Bloomberg reports that billionaire Facebook founder Mark Zuckerberg got a 1.05 percent 30-year adjustable-rate loan when he refinanced his $5.95 million mortgage on his Palo Alto, Calif., home:
Zuckerberg is giving new meaning to the term “the one percent.”… While almost all lending rates have reached historic lows this year, the borrowing costs available to high-net-worth individuals are even lower.
While banks are giving people like Zuckerberg sweet deals on mortgage rates, the rest of us are expected to pay for borrowed money. The average rate for a 30-year fixed loan is 3.59 percent.

As financial analyst Greg McBride said,
When you can borrow at a rate below inflation, you’re borrowing for free. This is the concept of using other people’s money and it preserves financial flexibility for the borrower.
So why is someone like Zuckerberg who is worth almost $16 billion getting free money?

Bloomberg continues:
Banks like to provide home loans to high-net-worth clients because they can pay off the loan quickly, if needed, and are better credit risks, said Sandi Bragar, director of planning at San Francisco wealth manager Aspiriant.
By moving his mortgage from Morgan Stanley to First Republic Bank, the 28-year old Facebook founder was able to reduce his monthly payments from $21,256 to $19,275 – pocket change for zillionaire Zuckerberg.

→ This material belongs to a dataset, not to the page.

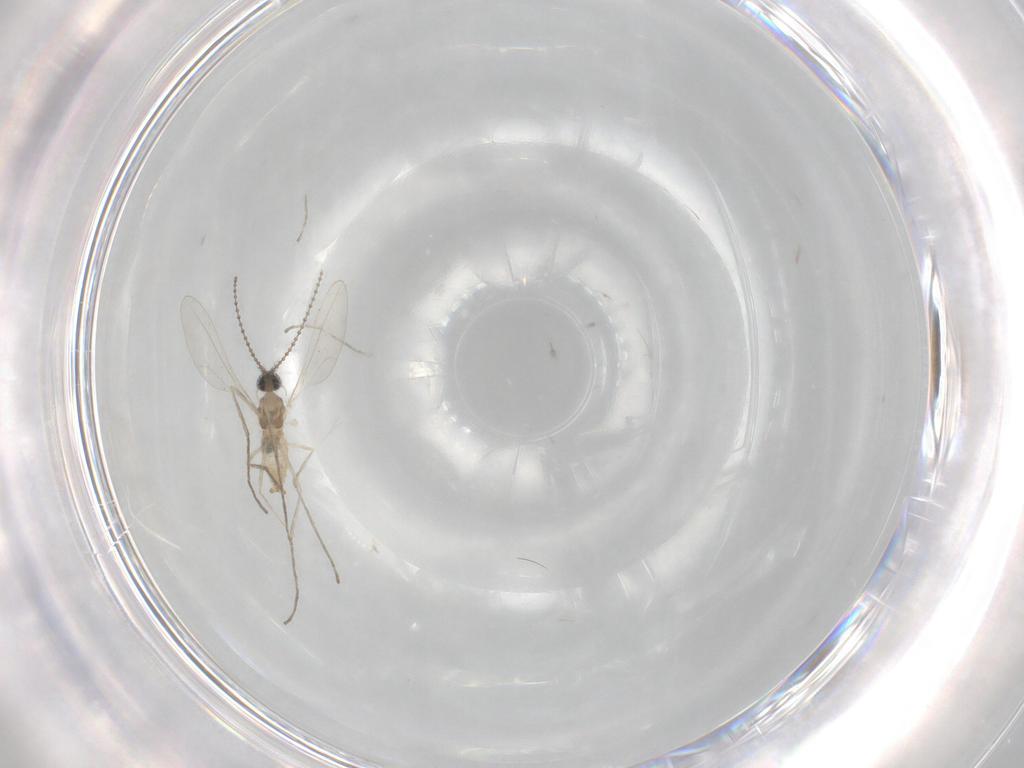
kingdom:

As Reuters reporter Felix Salmon wrote today:
When you’re rich enough to buy any number of homes you want for cash, a mortgage isn’t the same kind of financial product as it is for we mere mortals. Instead, it’s part of a suite of financial services and wealth management, which can cover everything from big-picture investment strategies to providing someone who’ll make sure your electricity bill is paid.
While Zuckerberg enjoys his free money and five-bedroom mansion in California, some 700,000 homeowners in the state have defaulted on their mortgages and been told by the banks to take a hike. California has the highest foreclosure rate in the nation this month.

Kinda makes you wish the big banks would just "defriend" (or "unfriend"?) all of us and leave it at that.